A city official has informed the embattled residents of the Boeung Kak lakeside that they may not be evicted this week despite having received letters last week instructing them to accept compensation offers and vacate their homes.
Roughly 500 residents gathered on Friday to protest in front of the Phnom Penh headquarters of Shukaku Inc, the firm owned by ruling party senator Lao Meng Khin that is in the process of filling in the lake and developing the site as a real estate project. Rights groups say more than 4,000 families will ultimately be displaced by the project, including roughly 2,000 who have yet to leave their homes.
Last week, lakeside residents received letters dated March 2 and signed by Daun Penh district governor Sok Sambath advising them that local authorities would “take strict measures and actions to push the villagers to leave the Boeung Kak area” if they did not voluntarily vacate their homes within seven days.
Daun Penh deputy governor Sok Penhvuth told the residents who gathered on Friday that they “must volunteer to dismantle [their] homes”, though he said this week’s deadline could be pushed back.
“Do not worry, we will not evict,” he said. “The letter just informed all of you to immediately cooperate with [local authorities] to speed up the Boeung Kak development.”
Dozens of families have been evicted from the lakeside in piecemeal fashion since Shukaku received its land concession in 2007, though last week’s notice represented the first time that all lakeside residents had been targeted collectively.
Rights groups say as many as 10,000 people could be forced from their homes if the threatened eviction comes to pass, making it potentially the largest single forced relocation in the Kingdom’s recent history.
Residents have denounced as insufficient the three options for compensation with which they have been presented: US$8,500 cash, housing in Dangkor district and two million riel ($495), or on-site relocation, the plans for which have yet to materialise.
At Friday’s rally, villagers demanded that 15 hectares of the 133-hectare project be set aside for their own use.

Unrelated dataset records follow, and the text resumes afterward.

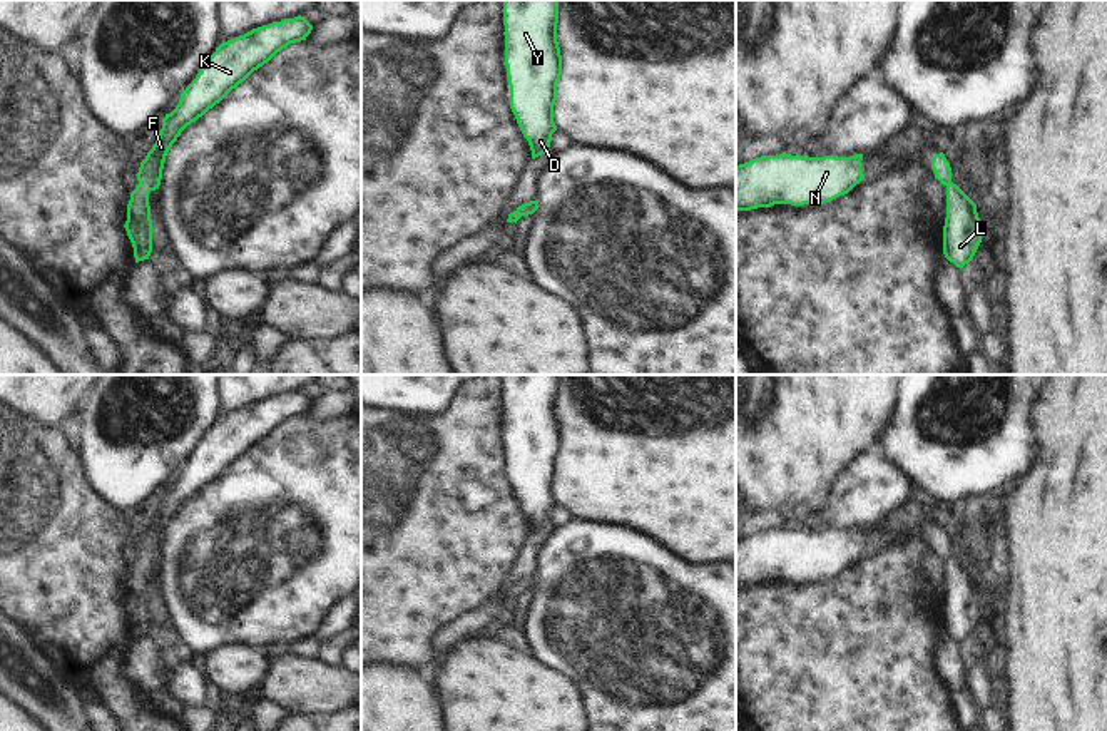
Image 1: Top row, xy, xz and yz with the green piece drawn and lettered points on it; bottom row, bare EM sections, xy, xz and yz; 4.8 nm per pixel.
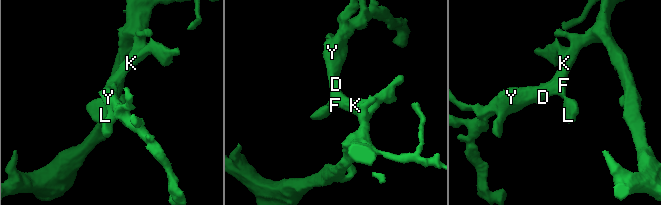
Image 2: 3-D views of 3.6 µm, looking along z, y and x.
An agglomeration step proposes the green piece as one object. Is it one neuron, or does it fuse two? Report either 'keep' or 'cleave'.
keep

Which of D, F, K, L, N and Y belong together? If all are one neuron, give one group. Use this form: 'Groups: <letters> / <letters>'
Groups: D F K L N Y

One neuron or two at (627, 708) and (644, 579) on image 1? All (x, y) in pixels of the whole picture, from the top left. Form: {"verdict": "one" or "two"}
{"verdict": "one"}

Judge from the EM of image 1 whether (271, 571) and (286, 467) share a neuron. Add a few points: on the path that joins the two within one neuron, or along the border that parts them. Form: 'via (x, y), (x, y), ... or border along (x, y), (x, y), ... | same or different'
via (271, 546), (286, 531), (286, 492) | same

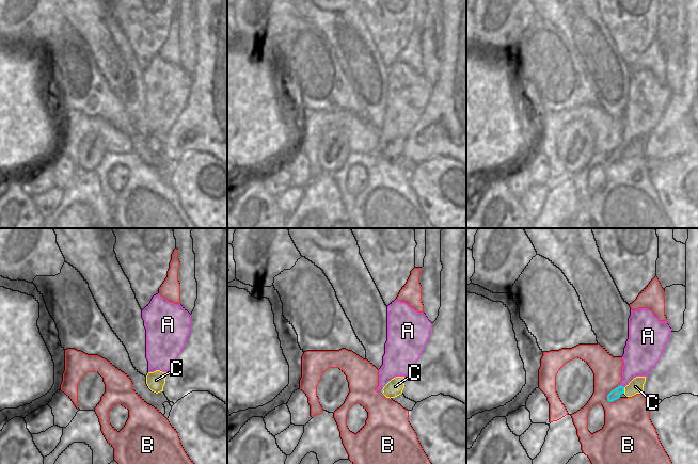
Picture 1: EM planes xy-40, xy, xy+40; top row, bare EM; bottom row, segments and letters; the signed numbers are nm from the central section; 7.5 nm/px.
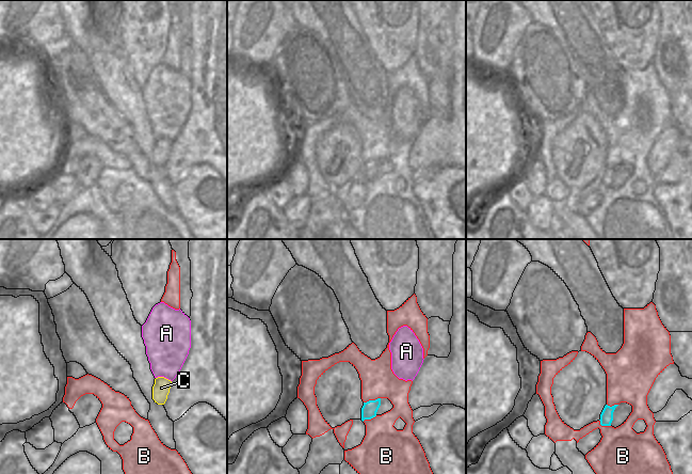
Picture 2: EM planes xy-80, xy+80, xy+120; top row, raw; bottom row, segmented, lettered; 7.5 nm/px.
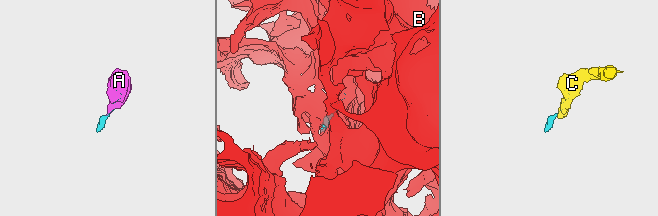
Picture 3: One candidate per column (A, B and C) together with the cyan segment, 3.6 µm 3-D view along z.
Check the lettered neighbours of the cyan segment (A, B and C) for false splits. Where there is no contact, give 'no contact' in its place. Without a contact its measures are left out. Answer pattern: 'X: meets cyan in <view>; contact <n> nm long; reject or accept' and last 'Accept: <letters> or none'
A: meets cyan in xy+40; contact 40 nm long; accept
B: meets cyan in xy+40; contact 170 nm long; reject
C: meets cyan in xy+40; contact 50 nm long; reject
Accept: A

“Why can’t the government give just 15 hectares to the residents?” community representative Tep Vanny said.
“They want to develop the country from poverty to prosperity, so we only ask for 15 hectares.”
Sok Penhvuth was noncommittal regarding the residents’ demand for resettlement land, saying that he would report the request to Phnom Penh governor Kep Chuktema.
“After this, we will have more discussion,” he said.
“I will make a report about your request to the Phnom Penh governor because district officials do not have the right to make a decision.”
Shukaku has partnered with a Chinese firm, Inner Mongolia Erdos Hung Jun Investment Co, to develop the controversial project as a joint venture.